*** Stored data Section Begins ***

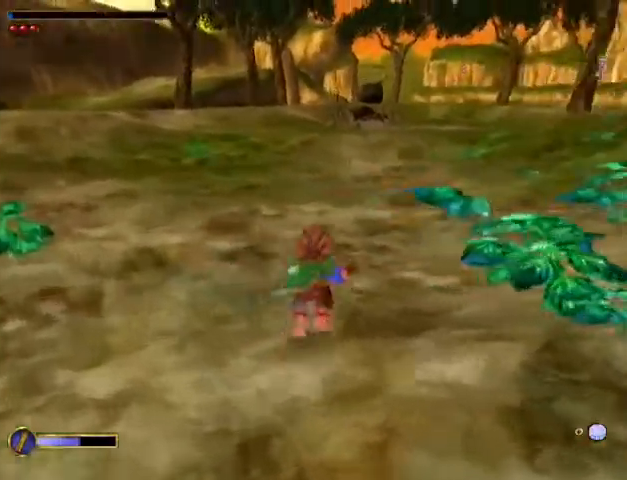
Gameplay with keyboard and mouse; each line is a JSON object with the keys and mouse buttons held at the frame after it. "events" lists presses ("down") and releases ("up") of "a", "ctrl", "d", "e", "escape", "f", "return", "ring", "rock", "s", "shift", "space", "stick", "sword", "tab", "w", "mouse_left" and "mouse_right" between this image and that frame as [ms after this image, input, new state], when the widget could be followed in between. "mouse_left", "mouse_right" = the "left", "right" buttons of the "mouse" list. No other keys are recorded. Mouse movement is not recorded. Key names are as the overlay labels them; some are game actions (e.g. jump) rather than physical keys.
{"keys": ["w"], "mouse": [], "events": [[67, "mouse_left", "up"]]}
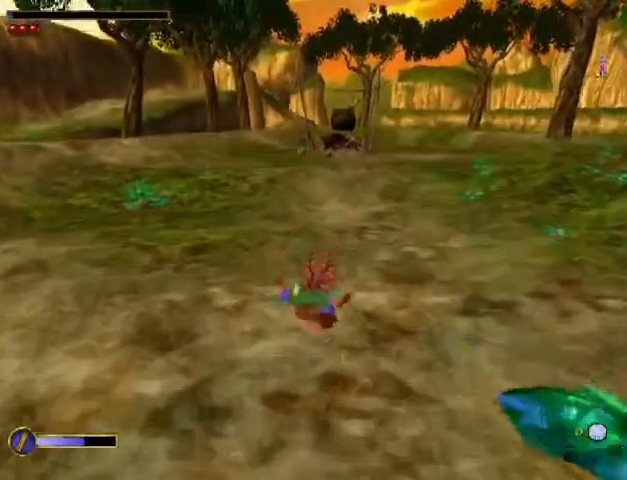
{"keys": ["w"], "mouse": ["left"], "events": [[300, "shift", "down"], [400, "mouse_left", "down"], [500, "shift", "up"]]}
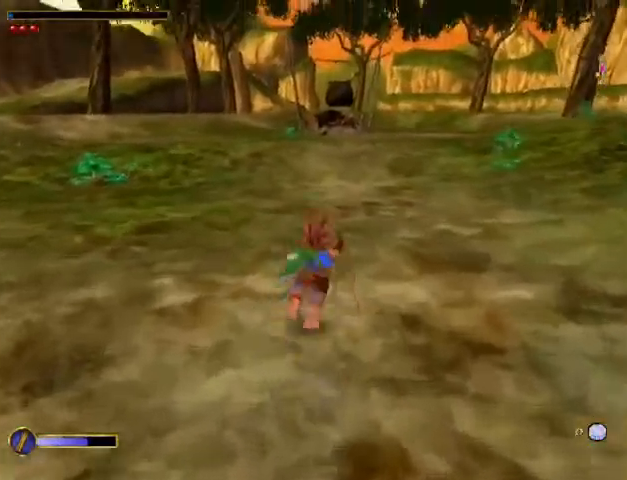
{"keys": ["w"], "mouse": [], "events": [[33, "mouse_left", "up"]]}
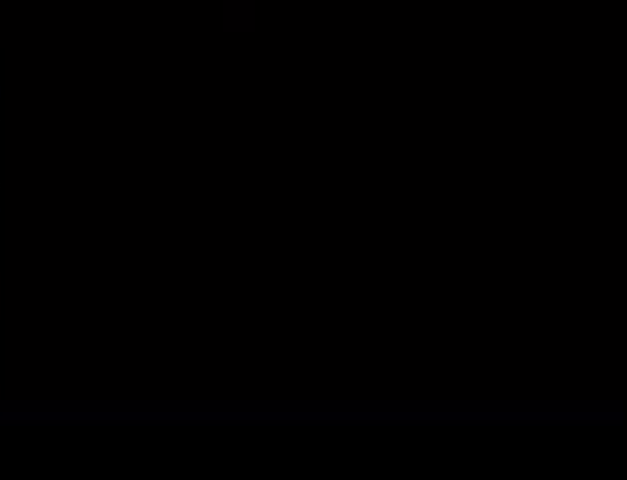
{"keys": [], "mouse": [], "events": [[233, "w", "up"], [300, "return", "down"], [333, "return", "up"]]}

*** Stored data Section Ends ***

Action item:
Could you copy the lines above exactly and skip the images?

Problem solution:
Gameplay with keyboard and mouse; each line is a JSON object with the keys and mouse buttons held at the frame after it. "events" lists presses ("down") and releases ("up") of "a", "ctrl", "d", "e", "escape", "f", "return", "ring", "rock", "s", "shift", "space", "stick", "sword", "tab", "w", "mouse_left" and "mouse_right" between this image and that frame as [ms after this image, input, new state], when the widget could be followed in between. "mouse_left", "mouse_right" = the "left", "right" buttons of the "mouse" list. No other keys are recorded. Mouse movement is not recorded. Key names are as the overlay labels them; some are game actions (e.g. jump) rather than physical keys.
{"keys": ["w"], "mouse": [], "events": [[67, "mouse_left", "up"]]}
{"keys": ["w"], "mouse": ["left"], "events": [[300, "shift", "down"], [400, "mouse_left", "down"], [500, "shift", "up"]]}
{"keys": ["w"], "mouse": [], "events": [[33, "mouse_left", "up"]]}
{"keys": [], "mouse": [], "events": [[233, "w", "up"], [300, "return", "down"], [333, "return", "up"]]}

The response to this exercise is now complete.